その出で立ちは自分の知っているスマイルではない。
「スマイル…その、姿…は…」
しゅるり…と音を立てて糸が弛む。
ゆっくりと地に下ろされると完全に糸から解放された。
「…ああ、コレね。
確かにこの姿で人前に出るのは初めてか。
だけどコレも『ボク』ダヨ。
もう一人の『僕』とでも言ったらいいの
カナ。」
「それってどう言う…」
今の彼が纏うオーラも気迫も普段の彼とは全く違う。何よりも先ず見た目が。
赤紫色の髪も、くすんだ薄灰色の肌も
そして普段は赤いはずの…今は青い瞳も。
「…説明してる時間は無さそうだ。
ご覧、ショータイムの始まりサ。」
そう言って彼はやたらに大人びた美しい顔で天を仰いだ。
それにつられて天を仰げば紅く輝いた閃光が一帯の空に迸り、雨の如く大量に矢の如く鋭く降り注ぐ。

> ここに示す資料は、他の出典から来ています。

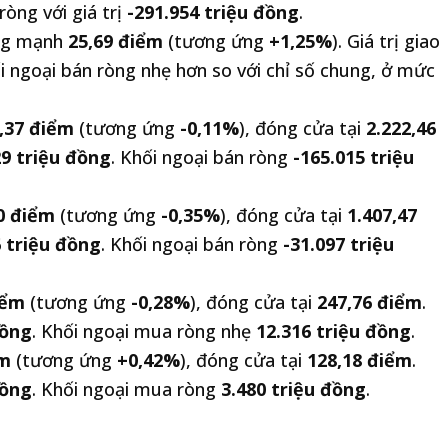
ròng với giá trị
-291.954 triệu đồng
.
ăng mạnh
25,69 điểm
(tương ứng
+1,25%
). Giá trị giao
ối ngoại bán ròng nhẹ hơn so với chỉ số chung, ở mức
,37 điểm
(tương ứng
-0,11%
), đóng cửa tại
2.222,46
29 triệu đồng
. Khối ngoại bán ròng
-165.015 triệu
0 điểm
(tương ứng
-0,35%
), đóng cửa tại
1.407,47
6 triệu đồng
. Khối ngoại bán ròng
-31.097 triệu
iểm
(tương ứng
-0,28%
), đóng cửa tại
247,76 điểm
.
đồng
. Khối ngoại mua ròng nhẹ
12.316 triệu đồng
.
ểm
(tương ứng
+0,42%
), đóng cửa tại
128,18 điểm
.
đồng
. Khối ngoại mua ròng
3.480 triệu đồng
.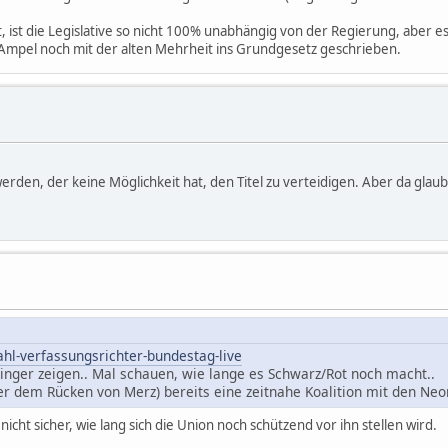
t, ist die Legislative so nicht 100% unabhängig von der Regierung, aber es 
r Ampel noch mit der alten Mehrheit ins Grundgesetz geschrieben.
rden, der keine Möglichkeit hat, den Titel zu verteidigen. Aber da glaub i
ahl-verfassungsrichter-bundestag-live
Finger zeigen.. Mal schauen, wie lange es Schwarz/Rot noch macht..
r dem Rücken von Merz) bereits eine zeitnahe Koalition mit den Neon
nicht sicher, wie lang sich die Union noch schützend vor ihn stellen wird.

スマイルはすかさず右手を翳して防御魔法のシールドを張った。
「…手加減ナシか…」
それらは地面に着弾して地を抉る。
そこかしこから獲物の断末魔が聞こえる。
土埃が辺りに舞った。
余りの凄まじさにアッシュは息を呑んでいた。
「…流石ダヨ。
四重に張ってもまるで紙みたいに容易く貫かれそうダネ。」
余裕ぶった台詞とは裏腹に少々苦しそうに表情を歪める。
「スマ…っ!」
「下がれ!!
巻き添え食ったら怪我じゃ済まないヨ。
そうなった時…悲しむのはユーリ自身だけジャナイ!!」
「…っ…」
「こんなコト…姫に叱られるなんて判りきってるのにネ。
それでもフツフツと湧く怒りが止められない。彼も、君も…そしてボクも。
八つ当たりでもしてなきゃヤッテラレナイ。そうダロ?」
スマイルの言葉にアッシュは二歩ほど後ろに下がった。
確かにユーリの本気の攻撃の前では手も足も出る訳が無い。
「心配なんてしなくても…ッ!
この『僕』はこんなんで死んだりシナイヨッ!」
翳した手に反対の手を添えてまた一重防御壁を増やした。